Many of them lived or worked nearby and had wept when they saw the charred stone standing among smoldering remains after a fire destroyed the restaurant last Halloween. They'd spent the intervening year watching Dave Lichty and Rob Frisch, the longtime employees who bought the establishment in 2008 with promises to preserve it as it was, assist contractors in the rebuilding.
As her three children played shuffleboard and the crowd around the main bar grew, Atkinson became emotional.
"I think they did it," she said. "It's new. It's better. But it's the same place."
Lichty darted in and out of the kitchen areas, working with the cooks and wait staff. Not that there was much teaching needed: Four managers and the entire kitchen staff had returned, as had all the bartenders and most of the waiters and waitresses. After working at other area restaurants for about 11 months, several of them came back in October to prepare for the reopening.
"It took a lot of work, a lot of dedication from Dave and Rob," said Nate Flax, a Pikesville native who worked at the tavern eight years before it burned. "It's been a month of buildup, of getting accustomed to the new space. We're happy to be back."
Lichty kept what he could from the old structure. The stone walls are still there, as is a charred American flag. Any usable pieces of wood left from the fire have been used in custom-made tables — the owners made many of them — and wall structures. It cost about $4 million to rebuild the nearly 10,000-square-foot, 2-story building, which is more spacious, is handicapped-accessible, features an elevator and sits a little higher off the ground, to meet flood-plain code.
The first floor, which once had a series of steps, is now all one level. One dining room, the Chesapeake Room, has a relocated raw bar and a Chesapeake Bay motif with decoys, oyster cans, buoys and other bay-themed decorations.
The McGinnis family, from Parkton, were the first seated in the new room since it opened to the public (a friends and family night on Monday drew a packed crowd).
"It's simply beautiful," Pam McGinnis said. "It looks extremely different, but you can feel this great energy as soon as you walk in."
The heated sky bar can be used year-round and features a seasonal deck off the bar.
The Pimlico Room features silks and blankets donated by jockeys at Pimlico Race Course. California-based trainer Bob Baffert, a frequent visitor during Preakness week, donated signed pictures.
"After the race, if he wins, he's got to go downtown and do his fancy thing," Lichty said of Baffert, a five-time winner of the Triple Crown's middle race. "Otherwise, he's here."
A large mural of Pimlico Race Course was destroyed in the fire, but students at the Schuler School of Fine Arts recreated it. Another painting, which depicts a horse race, was done by Jim Macko, a construction contractor who paints as a hobby.

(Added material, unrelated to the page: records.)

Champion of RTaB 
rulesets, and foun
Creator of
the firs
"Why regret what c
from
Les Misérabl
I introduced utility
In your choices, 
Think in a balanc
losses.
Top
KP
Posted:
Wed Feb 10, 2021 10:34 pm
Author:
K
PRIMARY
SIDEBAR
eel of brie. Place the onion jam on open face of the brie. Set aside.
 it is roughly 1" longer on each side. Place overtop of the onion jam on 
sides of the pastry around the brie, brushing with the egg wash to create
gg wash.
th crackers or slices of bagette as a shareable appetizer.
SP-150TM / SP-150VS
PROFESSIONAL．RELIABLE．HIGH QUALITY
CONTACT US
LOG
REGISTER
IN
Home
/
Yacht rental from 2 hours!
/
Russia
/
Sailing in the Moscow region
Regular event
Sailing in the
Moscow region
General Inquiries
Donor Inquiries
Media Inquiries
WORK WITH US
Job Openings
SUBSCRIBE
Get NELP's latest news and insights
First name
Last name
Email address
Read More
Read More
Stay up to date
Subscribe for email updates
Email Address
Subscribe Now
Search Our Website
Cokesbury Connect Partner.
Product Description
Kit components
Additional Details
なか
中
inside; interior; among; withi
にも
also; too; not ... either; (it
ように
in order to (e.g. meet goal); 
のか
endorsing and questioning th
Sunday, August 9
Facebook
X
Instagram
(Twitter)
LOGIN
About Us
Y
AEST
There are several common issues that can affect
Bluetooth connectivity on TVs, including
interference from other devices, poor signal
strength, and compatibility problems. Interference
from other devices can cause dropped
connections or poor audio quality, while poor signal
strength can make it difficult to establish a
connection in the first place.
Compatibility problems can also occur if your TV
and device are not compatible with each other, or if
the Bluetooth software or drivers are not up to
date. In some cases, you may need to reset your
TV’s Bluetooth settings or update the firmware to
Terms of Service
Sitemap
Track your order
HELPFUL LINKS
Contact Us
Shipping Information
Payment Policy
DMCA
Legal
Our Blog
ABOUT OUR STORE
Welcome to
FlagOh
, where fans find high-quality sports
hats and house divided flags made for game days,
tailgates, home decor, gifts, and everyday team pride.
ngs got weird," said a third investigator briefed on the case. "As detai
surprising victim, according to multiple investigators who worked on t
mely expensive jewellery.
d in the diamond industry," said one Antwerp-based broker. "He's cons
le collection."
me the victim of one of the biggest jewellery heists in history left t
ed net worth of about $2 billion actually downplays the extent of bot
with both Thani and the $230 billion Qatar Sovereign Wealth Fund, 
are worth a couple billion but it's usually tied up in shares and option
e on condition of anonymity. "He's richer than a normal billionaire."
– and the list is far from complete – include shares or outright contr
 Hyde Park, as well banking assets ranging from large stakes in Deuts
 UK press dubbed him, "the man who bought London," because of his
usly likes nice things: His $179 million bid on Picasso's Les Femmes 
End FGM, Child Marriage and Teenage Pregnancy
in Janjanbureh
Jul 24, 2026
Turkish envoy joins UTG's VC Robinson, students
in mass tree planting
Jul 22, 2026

The fire was ruled accidental and unintentional, but the cause is still a mystery, Frisch said.
Lichty has no doubt his regulars will return and thinks the new tavern will attract new visitors to the village of shops and restaurants.
Atkinson already felt at home. The 51-year-old Johns Hopkins employee had first gone to the restaurant at age 16. She visited the restaurant "almost every day" for the past 30 years. Her daughters Kirstyn, 23, and Marlo, 19, had come from Annapolis and Delaware, respectively, for the reopening.
"It's bigger than election day to us," she said. "We've missed it."